A physical quantity Z as a function of time is given as $ Z\left( t \right) = {A^{\dfrac{3}{2}}}{e^{ - kt}} $ , where $ k = 0.1{s^{ - 1}} $ . The measurement of A has an error of 2.00%. If the error in the measurement of time is 1.25%, then the percentage error in the value of $ Z\left( t \right) $ at $ t = 10s $ would be
A. 4.25%
B. 2.50%
C. 3.75%
D. 3.50%​

Answer 1

Hint : We need to take logarithm on both sides for the physical quantity Z as a function of time.

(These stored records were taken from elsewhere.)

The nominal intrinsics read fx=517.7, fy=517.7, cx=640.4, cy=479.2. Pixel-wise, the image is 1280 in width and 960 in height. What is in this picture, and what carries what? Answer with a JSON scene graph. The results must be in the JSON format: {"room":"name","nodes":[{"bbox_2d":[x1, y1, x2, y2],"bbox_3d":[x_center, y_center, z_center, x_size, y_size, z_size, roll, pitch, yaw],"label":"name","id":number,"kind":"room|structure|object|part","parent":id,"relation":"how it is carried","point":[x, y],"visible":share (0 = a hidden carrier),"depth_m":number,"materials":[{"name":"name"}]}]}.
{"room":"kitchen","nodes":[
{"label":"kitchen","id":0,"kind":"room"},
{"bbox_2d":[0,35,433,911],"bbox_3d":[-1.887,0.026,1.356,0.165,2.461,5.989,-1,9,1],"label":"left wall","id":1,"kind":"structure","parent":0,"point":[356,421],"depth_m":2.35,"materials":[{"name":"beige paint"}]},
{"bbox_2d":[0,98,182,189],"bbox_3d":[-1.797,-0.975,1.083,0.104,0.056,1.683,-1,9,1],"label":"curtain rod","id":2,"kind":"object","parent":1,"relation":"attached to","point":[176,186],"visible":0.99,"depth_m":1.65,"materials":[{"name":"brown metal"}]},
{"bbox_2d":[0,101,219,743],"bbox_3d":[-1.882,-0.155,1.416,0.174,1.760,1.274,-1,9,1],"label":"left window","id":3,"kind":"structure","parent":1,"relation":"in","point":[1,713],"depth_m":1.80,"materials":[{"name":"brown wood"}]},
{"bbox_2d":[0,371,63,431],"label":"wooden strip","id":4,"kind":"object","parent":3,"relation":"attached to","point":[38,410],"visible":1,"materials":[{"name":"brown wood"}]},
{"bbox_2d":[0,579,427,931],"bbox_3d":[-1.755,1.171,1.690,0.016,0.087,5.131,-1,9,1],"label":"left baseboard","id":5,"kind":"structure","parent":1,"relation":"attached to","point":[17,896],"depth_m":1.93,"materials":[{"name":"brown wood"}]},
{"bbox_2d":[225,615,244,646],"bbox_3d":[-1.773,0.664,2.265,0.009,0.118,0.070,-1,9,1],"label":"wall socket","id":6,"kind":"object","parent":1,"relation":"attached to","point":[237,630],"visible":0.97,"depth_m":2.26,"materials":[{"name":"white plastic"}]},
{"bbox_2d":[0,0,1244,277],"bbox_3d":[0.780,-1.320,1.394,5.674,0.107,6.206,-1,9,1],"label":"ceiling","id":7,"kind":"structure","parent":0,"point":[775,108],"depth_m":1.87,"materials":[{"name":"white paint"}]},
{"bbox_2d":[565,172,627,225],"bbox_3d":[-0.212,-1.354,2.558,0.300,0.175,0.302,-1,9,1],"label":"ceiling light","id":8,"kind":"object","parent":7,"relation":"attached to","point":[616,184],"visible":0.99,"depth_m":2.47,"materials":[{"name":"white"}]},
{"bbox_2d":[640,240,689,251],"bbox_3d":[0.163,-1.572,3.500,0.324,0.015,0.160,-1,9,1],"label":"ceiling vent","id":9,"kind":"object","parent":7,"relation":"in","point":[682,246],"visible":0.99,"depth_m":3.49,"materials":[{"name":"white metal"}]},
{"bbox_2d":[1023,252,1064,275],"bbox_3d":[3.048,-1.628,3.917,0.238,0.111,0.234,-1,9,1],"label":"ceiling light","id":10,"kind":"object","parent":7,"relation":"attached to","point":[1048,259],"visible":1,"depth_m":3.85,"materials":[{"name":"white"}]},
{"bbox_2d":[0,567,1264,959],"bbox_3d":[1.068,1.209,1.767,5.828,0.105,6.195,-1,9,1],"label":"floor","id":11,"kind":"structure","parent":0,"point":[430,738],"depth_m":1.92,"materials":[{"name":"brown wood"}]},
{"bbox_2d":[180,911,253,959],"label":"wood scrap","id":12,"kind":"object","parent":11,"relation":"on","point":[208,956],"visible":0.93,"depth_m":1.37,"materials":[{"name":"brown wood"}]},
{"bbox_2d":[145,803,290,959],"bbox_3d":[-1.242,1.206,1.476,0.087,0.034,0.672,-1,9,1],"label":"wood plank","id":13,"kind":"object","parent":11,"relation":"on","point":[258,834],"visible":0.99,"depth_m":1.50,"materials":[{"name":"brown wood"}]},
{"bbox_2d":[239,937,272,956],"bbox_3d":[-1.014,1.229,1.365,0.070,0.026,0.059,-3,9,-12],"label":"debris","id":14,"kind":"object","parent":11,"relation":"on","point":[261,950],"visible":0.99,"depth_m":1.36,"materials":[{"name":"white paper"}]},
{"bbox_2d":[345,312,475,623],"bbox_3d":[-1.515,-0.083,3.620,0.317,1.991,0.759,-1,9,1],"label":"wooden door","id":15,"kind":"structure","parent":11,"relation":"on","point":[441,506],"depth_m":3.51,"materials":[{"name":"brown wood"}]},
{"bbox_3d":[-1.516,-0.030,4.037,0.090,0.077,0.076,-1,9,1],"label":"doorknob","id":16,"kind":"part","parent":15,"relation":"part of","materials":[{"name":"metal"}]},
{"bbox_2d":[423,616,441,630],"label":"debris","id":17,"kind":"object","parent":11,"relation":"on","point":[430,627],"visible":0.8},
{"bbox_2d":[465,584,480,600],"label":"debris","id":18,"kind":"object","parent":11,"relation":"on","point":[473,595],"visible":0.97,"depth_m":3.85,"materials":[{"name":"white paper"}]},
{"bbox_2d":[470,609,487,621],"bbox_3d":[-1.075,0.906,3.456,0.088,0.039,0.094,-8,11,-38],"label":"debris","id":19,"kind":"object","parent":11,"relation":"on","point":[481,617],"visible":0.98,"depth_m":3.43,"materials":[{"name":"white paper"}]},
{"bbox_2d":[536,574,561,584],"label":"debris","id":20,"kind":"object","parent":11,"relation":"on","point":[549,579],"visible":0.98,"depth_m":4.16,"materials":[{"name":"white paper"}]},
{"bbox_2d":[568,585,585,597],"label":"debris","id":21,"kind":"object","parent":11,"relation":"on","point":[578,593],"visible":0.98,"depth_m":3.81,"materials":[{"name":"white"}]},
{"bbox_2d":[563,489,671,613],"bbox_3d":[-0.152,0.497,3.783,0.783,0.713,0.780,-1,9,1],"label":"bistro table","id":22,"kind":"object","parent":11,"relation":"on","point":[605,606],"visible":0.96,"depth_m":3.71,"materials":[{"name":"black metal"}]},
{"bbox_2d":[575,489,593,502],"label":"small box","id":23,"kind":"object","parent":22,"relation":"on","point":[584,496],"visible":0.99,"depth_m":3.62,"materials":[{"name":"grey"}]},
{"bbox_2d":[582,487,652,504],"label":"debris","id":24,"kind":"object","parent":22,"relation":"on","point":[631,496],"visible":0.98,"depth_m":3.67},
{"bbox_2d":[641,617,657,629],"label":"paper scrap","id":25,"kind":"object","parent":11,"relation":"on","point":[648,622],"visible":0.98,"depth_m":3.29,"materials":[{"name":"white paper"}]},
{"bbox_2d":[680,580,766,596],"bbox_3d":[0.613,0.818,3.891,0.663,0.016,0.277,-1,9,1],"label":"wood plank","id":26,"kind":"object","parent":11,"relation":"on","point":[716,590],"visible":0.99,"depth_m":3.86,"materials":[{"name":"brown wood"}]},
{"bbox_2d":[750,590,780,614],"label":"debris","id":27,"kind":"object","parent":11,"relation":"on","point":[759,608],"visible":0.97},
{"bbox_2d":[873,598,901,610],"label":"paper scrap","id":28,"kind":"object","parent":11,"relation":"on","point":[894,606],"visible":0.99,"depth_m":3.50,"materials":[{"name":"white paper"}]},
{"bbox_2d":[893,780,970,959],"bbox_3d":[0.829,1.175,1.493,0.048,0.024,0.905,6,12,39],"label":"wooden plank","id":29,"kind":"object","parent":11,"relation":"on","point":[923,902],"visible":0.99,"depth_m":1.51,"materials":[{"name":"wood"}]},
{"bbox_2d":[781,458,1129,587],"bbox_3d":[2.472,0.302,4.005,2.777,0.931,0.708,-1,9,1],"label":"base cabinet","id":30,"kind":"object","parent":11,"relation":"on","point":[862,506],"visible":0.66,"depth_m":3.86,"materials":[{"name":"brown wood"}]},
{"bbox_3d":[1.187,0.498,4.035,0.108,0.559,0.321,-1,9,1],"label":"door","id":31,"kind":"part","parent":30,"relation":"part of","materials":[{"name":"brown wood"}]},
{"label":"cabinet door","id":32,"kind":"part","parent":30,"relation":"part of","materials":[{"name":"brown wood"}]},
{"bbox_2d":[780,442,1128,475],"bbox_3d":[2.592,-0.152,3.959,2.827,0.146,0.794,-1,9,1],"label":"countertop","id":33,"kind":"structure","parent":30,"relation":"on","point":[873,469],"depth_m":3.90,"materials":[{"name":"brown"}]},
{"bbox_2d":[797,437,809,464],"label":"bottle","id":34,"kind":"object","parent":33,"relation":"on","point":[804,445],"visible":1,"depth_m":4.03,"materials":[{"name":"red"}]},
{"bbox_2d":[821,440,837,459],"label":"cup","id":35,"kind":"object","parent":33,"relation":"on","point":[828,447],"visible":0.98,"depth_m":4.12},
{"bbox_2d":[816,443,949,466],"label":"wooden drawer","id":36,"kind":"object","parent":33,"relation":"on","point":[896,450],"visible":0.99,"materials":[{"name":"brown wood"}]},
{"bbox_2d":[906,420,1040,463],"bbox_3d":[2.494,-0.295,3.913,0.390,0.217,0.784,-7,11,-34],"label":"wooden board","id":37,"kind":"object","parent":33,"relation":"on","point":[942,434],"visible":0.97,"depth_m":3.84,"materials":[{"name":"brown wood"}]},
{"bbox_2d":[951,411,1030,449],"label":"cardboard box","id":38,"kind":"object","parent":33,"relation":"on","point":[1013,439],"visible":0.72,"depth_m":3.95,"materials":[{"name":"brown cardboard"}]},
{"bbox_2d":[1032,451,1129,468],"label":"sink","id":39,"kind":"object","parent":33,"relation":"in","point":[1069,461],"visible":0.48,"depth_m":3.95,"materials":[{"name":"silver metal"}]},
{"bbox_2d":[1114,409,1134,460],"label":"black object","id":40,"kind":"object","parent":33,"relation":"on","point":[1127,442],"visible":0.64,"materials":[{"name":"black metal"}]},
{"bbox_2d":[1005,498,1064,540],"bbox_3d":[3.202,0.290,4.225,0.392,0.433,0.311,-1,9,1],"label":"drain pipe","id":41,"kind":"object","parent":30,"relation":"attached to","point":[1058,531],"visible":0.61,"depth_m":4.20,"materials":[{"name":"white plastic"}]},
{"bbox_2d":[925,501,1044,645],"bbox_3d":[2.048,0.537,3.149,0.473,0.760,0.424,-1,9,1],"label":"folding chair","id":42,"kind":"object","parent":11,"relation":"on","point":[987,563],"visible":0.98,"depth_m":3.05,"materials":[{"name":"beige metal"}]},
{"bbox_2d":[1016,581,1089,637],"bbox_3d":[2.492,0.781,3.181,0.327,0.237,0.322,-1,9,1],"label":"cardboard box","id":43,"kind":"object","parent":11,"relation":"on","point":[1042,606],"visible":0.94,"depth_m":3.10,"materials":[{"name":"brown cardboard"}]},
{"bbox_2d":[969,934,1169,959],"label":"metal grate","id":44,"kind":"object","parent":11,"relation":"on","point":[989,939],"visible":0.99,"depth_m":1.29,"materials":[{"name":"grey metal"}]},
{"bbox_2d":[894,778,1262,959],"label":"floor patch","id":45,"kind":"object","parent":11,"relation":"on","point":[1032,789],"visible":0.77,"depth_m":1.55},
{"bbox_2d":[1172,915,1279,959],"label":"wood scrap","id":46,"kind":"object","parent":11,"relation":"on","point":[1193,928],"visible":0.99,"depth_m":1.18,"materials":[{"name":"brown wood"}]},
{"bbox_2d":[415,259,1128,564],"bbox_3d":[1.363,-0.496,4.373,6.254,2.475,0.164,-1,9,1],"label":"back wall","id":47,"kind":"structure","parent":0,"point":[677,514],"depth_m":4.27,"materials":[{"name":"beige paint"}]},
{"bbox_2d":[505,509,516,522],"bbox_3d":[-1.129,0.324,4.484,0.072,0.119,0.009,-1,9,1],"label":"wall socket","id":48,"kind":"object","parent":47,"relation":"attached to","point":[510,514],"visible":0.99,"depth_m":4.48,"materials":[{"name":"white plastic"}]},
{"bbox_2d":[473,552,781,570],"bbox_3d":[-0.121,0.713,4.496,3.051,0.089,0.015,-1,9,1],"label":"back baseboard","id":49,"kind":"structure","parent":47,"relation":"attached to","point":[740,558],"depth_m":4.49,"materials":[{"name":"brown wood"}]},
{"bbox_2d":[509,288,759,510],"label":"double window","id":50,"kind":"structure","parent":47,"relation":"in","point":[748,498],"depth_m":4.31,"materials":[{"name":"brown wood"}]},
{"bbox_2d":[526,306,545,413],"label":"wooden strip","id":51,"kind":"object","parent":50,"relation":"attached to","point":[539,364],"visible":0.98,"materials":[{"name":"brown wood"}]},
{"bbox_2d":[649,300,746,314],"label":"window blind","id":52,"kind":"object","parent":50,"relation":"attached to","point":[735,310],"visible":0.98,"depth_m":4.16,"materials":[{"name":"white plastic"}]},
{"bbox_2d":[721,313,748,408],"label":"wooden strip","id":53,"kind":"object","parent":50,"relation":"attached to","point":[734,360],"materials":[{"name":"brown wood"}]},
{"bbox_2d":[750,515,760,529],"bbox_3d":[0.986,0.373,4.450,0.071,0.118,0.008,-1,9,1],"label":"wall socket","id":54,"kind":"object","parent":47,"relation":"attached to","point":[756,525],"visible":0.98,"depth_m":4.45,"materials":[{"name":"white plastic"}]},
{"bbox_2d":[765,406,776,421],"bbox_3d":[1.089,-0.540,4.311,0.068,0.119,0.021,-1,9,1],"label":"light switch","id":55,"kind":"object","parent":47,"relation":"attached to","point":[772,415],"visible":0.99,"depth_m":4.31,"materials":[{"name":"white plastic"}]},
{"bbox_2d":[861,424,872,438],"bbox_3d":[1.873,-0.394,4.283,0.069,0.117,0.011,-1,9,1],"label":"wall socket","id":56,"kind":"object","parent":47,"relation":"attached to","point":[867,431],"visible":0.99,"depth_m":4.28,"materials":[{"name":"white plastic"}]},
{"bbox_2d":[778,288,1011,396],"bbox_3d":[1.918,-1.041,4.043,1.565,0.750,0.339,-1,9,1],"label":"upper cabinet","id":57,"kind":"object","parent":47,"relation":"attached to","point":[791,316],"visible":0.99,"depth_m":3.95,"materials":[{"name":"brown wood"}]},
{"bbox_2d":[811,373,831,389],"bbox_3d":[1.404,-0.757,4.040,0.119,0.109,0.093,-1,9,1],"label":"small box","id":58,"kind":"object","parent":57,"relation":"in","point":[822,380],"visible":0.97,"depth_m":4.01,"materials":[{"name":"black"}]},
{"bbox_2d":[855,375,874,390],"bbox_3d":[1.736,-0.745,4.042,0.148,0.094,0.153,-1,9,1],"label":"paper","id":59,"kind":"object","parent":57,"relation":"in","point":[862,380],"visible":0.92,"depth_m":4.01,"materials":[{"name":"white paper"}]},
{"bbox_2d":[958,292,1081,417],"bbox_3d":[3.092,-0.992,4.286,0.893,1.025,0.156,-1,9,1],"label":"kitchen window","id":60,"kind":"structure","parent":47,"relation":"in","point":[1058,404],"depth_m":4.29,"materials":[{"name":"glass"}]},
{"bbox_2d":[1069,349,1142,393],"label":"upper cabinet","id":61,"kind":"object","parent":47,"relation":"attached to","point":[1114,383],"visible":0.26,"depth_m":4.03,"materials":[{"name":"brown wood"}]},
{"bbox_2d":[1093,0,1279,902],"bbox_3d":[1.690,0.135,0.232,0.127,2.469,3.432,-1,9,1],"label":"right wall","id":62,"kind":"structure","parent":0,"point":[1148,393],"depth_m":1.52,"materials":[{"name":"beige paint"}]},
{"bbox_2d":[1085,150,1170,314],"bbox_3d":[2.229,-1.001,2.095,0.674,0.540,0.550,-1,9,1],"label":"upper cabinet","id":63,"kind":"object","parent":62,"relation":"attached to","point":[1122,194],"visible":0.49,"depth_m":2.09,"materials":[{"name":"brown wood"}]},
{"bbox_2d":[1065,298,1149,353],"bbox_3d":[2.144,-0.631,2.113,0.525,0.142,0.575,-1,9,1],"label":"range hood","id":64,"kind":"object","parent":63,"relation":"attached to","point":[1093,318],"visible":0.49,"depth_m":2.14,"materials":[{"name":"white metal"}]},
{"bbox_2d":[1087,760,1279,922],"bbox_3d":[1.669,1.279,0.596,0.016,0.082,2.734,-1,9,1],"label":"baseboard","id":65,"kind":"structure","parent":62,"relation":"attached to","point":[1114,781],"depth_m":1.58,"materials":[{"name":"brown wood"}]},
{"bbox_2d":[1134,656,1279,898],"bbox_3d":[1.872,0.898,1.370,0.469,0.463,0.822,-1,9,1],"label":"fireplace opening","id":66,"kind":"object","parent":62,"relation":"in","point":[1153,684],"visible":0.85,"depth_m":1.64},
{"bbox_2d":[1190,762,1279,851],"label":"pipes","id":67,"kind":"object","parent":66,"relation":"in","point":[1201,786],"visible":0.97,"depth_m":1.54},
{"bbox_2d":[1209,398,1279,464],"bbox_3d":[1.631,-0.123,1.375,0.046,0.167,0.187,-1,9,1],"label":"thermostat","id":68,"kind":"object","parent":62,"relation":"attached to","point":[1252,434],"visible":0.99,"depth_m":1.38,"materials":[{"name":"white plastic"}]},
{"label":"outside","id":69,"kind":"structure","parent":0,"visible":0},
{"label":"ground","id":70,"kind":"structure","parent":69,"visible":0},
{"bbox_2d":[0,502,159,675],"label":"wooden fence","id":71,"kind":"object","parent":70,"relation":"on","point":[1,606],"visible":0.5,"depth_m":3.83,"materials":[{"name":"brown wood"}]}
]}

Then we need to assign the values of percent error in the equation, we get the percentage error in the value of $ Z\left( t \right) $ at $ t = 10s $ .

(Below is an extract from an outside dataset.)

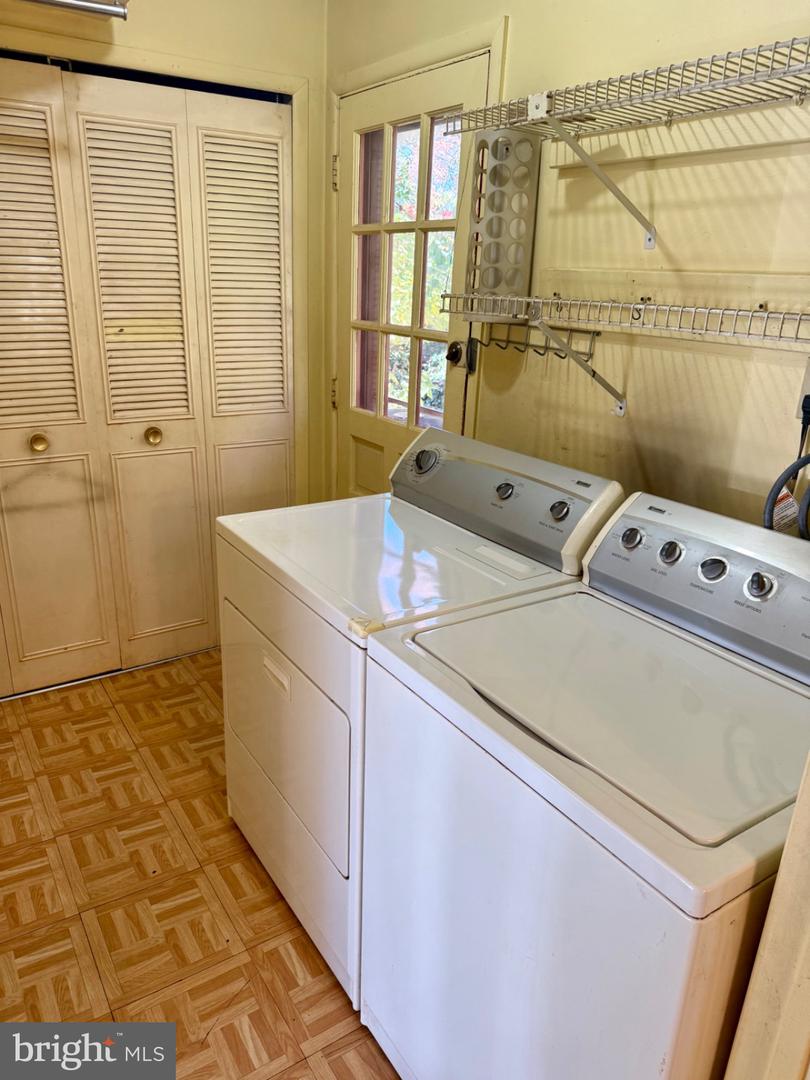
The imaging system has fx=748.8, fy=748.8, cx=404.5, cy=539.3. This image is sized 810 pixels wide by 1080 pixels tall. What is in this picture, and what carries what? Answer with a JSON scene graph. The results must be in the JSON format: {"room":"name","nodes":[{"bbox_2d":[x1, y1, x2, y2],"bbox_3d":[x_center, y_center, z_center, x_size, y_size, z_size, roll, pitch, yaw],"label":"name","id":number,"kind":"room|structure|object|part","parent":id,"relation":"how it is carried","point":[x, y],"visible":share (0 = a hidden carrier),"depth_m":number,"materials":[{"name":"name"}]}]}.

Complete step by step answer
Given that, $ Z\left( t \right) = {A^{\dfrac{3}{2}}}{e^{ - kt}} $ where $ k = 0.1{s^{ - 1}} $ and measurement of A has an error of 2.00%.
Taking logarithm on both sides for the equation, $ Z\left( t \right) = {A^{\dfrac{3}{2}}}{e^{ - kt}} $ ,
 $ \log Z = \dfrac{3}{2}\log A - kt $
Percent error formula is the absolute value of the difference of the measured value and the actual value divided by the actual value and multiplied by 100. Percent error calculation helps to know how close a measured value is to a true value.
 $ {\text{Percentage Error = }}\left[ {{{\left( {ApproximateValue - Exact{\text{ }}Value} \right)} \mathord{\left/
 {\vphantom {{\left( {ApproximateValue - Exact{\text{ }}Value} \right)} {Exact{\text{ }}Value}}} \right.} {Exact{\text{ }}Value}}} \right] \times 100 $
Given that, the measurement of A has an error of 2.00%. The error in the measurement of time is 1.25%, and $ k = 0.1{s^{ - 1}} $ .
For calculating the percentage error, we assign the error values, in the equation, . $ \log Z = \dfrac{3}{2}\log A - kt $ .
We get, the percentage error in Z,
 $ \log Z = \dfrac{3}{2} \times 2\% - \left( {0.1} \right) \times 10 \times 1.25\% $
 $ \Rightarrow \log Z = 3\% + 1.25\% = 4.25\% $
Hence, the percentage error in the value of $ Z\left( t \right) $ at $ t = 10s $ would be $ 4.25\% $ .
Hence, the correct answer is Option A.

Note
 In mathematics, the logarithm is the inverse function to exponentiation. A logarithm is defined as the power to which number must be raised to get some other values. It is the most convenient way to express large numbers. A logarithm has various important properties that prove multiplication and division of logarithms can also be written in the form of logarithm of addition and subtraction.
In a general way, the logarithmic function can be written or denoted as,
 $ {\log _b}x = n $
 $ \Rightarrow {b^n} = x $
Some basic rules of logarithm,
 $ {\log _b}\left( {mn} \right) = {\log _b}m + {\log _b}n $
 $ {\log _b}\left( {{m \mathord{\left/
 {\vphantom {m n}} \right.} n}} \right) = {\log _b}m - {\log _b}n $
 $ {\log _b}{m^n} = n{\log _b}m $
 $ {\log _b}m = \dfrac{{{{\log }_a}m}}{{{{\log }_a}b}} $ .